#### Problem statement
Locate the word "גלויה" in the material, then show every line that holds it.
### Data provided ###
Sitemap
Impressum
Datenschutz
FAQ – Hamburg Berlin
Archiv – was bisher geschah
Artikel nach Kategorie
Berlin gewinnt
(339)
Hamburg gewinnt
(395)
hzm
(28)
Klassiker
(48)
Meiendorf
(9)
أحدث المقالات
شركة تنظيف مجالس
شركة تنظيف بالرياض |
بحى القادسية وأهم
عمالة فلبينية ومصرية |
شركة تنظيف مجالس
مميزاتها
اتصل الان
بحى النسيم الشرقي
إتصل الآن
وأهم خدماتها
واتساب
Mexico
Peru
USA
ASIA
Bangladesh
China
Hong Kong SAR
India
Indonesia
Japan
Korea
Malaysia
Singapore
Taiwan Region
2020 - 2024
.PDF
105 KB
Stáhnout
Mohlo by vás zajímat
###
### Data provided ###
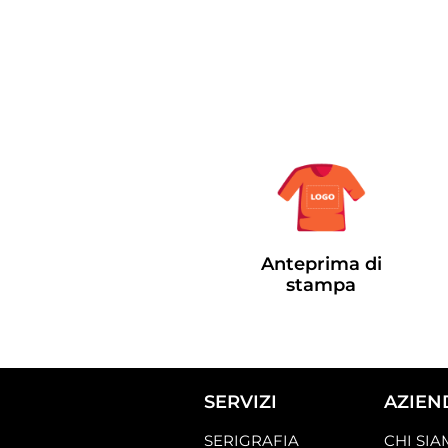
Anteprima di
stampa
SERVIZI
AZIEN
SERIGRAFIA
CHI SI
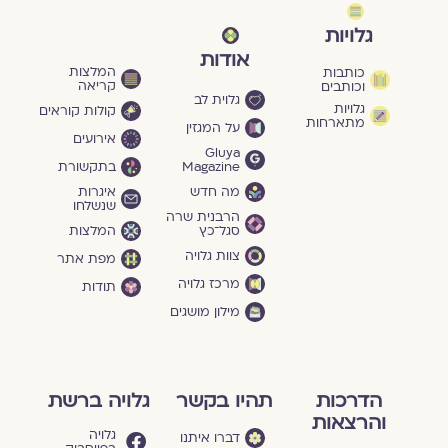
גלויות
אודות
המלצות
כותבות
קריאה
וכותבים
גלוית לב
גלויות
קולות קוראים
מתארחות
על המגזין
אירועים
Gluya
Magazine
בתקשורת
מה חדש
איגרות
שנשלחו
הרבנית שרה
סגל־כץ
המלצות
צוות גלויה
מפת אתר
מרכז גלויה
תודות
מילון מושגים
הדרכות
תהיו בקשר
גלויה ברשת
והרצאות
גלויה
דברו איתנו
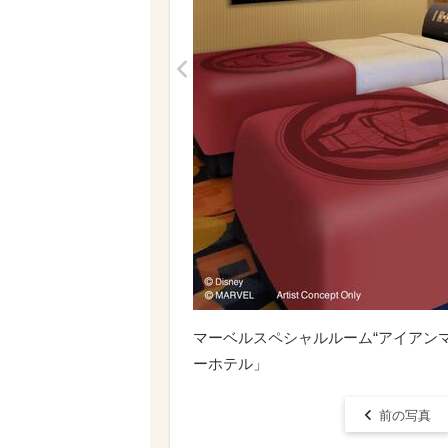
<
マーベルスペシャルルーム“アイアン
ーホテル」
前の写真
###
#### Final answer
צוות גלויה
מרכז גלויה
גלויה ברשת
גלויה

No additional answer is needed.